Mi dispiace. Sono terribile. Arrivederci.

Una vera idiota. Sei stata una vera idiota. Un'imbecille, una deficiente. Ma cosa mi è venuto in mente? Perché ho detto tutto quello schifo? Dio, non ha fatto altro che essere gentile con me ed aiutarmi, e io l'ho trattata così. Ci credo che poi mi ritrovo da sola. Sono orribile. Mi merito tutto quello che ricevo.

Queste le voci nella testa di Lena, quella sera, dopo che la rabbia l'aveva abbandonata.

Era tardi.

La situazione peggiorò ulteriormente quando sentì la porta di casa sbattere con violenza, a segnalare l'arrivo a casa di Lionel.

Ubriaco.

Lena iniziò a tremare.

Stava già male di suo, e non aveva bisogno di altro dolore.

Soprattutto non fisico.

Ma purtroppo aveva già vissuto molte volte questa situazione.

Era da un po' che non succedeva... la sua fortuna prima o poi doveva esaurirsi.

Sentì Lionel salire le scale a passi pesanti.

Pum, pum, pum.

Non distingueva più se fossero i battiti del suo cuore o i passi del suo padre adottivo in corridoio.

Aveva poca importanza.

Nulla avrebbe fermato quanto stava per succedere.

Lionel entrò nella stanza.

La sua grottesca figura si stagliava sulla porta, illuminata dal lampadario.

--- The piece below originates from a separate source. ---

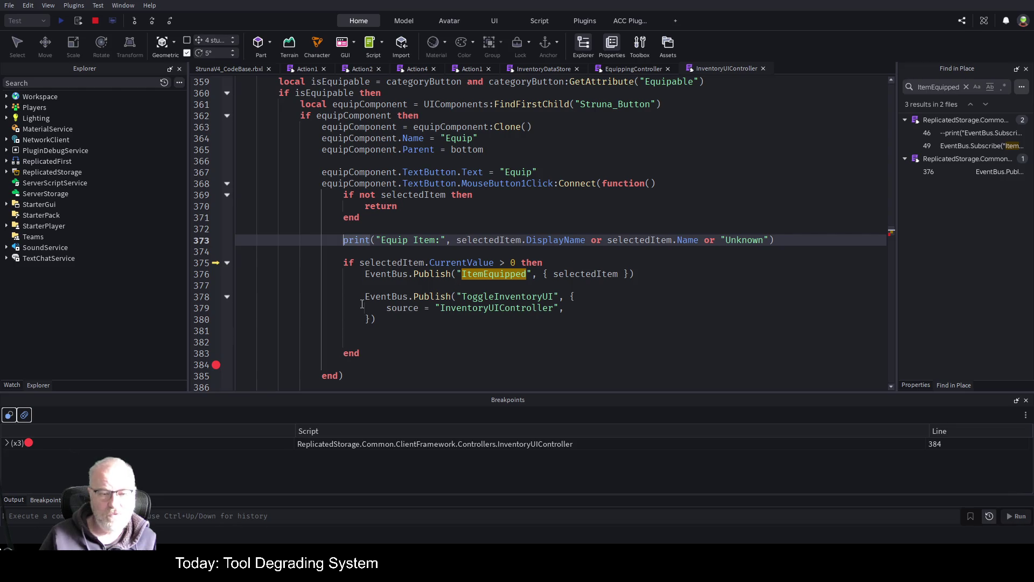
{"action": "left_click", "coordinate": [361, 285]}
{"action": "left_click", "coordinate": [384, 333]}
{"action": "type", "text": "else"}
{"action": "key", "text": "Return"}
{"action": "type", "text": "EventBus.Publish("}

Lena tentò di ritrarsi sotto le coperte.

Cercò in tutti i modi di nascondersi alla sua vista, ma la voce di Lionel era imperativa come al solito.

"Vieni fuori e prenditi quello che ti spetta."

E Lena non ci pensò neanche a disubbidire, perché sapeva - per esperienza- che se ci avesse provato sarebbe andata solo a finire peggio.

Strisciò fuori dal letto, in piedi nella luce della stanza.

Tremante.

Lionel si slacciò la cintura.

Lena stava vivendo quelle settimane col rimorso di quanto aveva detto quel pomeriggio a Kara.

Da allora la bionda non l'aveva più cercata, probabilmente a causa delle sue stesse parole, e Lena non aveva il coraggio né la forza di provare a fare lei il nuovo passo.

Si trascinava nei corridoi, subendo i soliti scherzi, sentendo i soliti insulti ed avendo le solite reazioni, mentre la fine di ottobre scivolava via nella nebbia e lasciava il posto a quello che si preannunciava come un novembre piovoso.

Lena non poteva fare a meno di cercarla nei corridoi tutte le volte che ne aveva la possibilità.

L'avvistava spesso mentre correva da un'aula all'altra.

Più di una volta Lena si era segretamente infiltrata in palestra per assistere a qualche minuto di allenamento, ma poi se ne andava sempre, prima che la notassero.

Il 5 novembre sentì dire che Pete, Roger e Albert erano stati cacciati dalla squadra di basket, e che, tra l'altro, Pete era anche stato sospeso.

Aveva il forte sospetto che Kara fosse dietro a tutto questo.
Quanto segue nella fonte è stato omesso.